Task description:
Show all the lines in the data below that include the word "including".

--- Task inputs Enclosed Below ---

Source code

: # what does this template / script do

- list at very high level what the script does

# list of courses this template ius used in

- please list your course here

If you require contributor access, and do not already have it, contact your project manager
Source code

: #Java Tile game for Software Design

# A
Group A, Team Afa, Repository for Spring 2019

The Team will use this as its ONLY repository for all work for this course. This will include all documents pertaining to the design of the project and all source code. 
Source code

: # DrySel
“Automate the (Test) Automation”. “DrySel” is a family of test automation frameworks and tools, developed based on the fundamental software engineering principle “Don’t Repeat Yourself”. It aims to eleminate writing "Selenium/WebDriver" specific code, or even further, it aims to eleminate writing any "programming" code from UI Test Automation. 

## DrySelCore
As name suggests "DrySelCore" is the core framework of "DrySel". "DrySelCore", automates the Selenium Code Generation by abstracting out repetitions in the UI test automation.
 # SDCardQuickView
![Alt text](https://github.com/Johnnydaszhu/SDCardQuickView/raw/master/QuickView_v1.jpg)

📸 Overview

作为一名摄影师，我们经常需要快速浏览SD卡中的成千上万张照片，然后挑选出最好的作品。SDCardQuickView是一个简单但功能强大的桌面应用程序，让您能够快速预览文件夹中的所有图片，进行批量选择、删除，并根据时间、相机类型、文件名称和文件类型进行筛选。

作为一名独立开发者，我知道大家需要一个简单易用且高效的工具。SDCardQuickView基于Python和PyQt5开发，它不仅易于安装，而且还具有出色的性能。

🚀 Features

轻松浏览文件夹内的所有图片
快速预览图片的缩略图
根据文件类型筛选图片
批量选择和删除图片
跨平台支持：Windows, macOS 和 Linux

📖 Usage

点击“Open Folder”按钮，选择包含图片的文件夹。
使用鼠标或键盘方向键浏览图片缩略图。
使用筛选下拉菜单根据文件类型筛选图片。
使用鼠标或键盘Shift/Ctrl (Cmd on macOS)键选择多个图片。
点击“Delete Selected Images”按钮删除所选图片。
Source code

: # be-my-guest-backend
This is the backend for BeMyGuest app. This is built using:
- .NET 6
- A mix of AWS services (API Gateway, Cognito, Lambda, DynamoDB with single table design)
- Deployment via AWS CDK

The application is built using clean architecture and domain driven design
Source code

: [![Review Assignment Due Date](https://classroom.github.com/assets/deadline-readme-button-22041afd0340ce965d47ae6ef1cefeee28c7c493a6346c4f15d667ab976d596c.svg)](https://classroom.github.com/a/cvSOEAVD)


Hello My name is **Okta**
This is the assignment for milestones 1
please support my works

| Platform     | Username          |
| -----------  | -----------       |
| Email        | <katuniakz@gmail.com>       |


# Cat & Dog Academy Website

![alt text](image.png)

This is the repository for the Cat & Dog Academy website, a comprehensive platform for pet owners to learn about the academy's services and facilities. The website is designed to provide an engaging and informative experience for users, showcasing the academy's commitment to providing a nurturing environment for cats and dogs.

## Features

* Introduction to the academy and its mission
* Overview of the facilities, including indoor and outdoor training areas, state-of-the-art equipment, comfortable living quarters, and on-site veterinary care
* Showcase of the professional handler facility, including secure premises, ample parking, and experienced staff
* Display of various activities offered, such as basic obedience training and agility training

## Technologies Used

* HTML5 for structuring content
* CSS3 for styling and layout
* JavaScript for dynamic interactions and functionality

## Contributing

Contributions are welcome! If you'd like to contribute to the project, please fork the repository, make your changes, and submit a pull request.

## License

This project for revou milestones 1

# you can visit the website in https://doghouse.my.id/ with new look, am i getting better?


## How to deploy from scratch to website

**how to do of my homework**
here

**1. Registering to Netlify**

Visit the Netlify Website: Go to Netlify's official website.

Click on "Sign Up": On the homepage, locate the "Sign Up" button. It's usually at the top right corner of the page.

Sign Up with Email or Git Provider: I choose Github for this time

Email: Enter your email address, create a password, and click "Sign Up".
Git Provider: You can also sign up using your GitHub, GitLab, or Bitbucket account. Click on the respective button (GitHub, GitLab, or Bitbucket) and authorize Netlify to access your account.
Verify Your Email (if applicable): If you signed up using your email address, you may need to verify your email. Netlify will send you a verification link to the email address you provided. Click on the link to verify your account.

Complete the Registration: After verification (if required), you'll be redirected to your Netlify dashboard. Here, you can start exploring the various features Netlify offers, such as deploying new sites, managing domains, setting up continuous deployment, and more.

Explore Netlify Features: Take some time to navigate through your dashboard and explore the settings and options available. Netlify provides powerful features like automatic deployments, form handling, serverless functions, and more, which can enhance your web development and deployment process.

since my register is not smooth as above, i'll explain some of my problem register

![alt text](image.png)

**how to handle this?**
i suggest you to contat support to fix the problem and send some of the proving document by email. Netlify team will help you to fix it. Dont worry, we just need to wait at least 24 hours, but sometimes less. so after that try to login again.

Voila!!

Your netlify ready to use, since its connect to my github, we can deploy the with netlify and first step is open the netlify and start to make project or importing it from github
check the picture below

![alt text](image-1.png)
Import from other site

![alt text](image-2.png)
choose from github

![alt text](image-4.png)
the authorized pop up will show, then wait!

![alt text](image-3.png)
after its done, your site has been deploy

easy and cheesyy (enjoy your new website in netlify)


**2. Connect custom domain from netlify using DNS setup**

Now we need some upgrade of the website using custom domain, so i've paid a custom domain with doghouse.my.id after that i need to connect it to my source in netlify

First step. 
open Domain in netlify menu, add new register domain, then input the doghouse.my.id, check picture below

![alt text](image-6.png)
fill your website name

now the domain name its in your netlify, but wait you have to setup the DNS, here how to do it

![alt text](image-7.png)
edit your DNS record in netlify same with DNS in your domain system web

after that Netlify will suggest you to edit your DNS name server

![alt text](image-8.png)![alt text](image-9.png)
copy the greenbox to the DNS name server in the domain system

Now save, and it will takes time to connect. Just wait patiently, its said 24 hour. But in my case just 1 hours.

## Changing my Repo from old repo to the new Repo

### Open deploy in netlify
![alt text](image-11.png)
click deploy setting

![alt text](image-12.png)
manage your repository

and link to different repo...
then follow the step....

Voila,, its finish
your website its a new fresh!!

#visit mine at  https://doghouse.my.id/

--- End of Enclosed Task inputs ---

Exercise answer:
* Overview of the facilities, including indoor and outdoor training areas, state-of-the-art equipment, comfortable living quarters, and on-site veterinary care
* Showcase of the professional handler facility, including secure premises, ample parking, and experienced staff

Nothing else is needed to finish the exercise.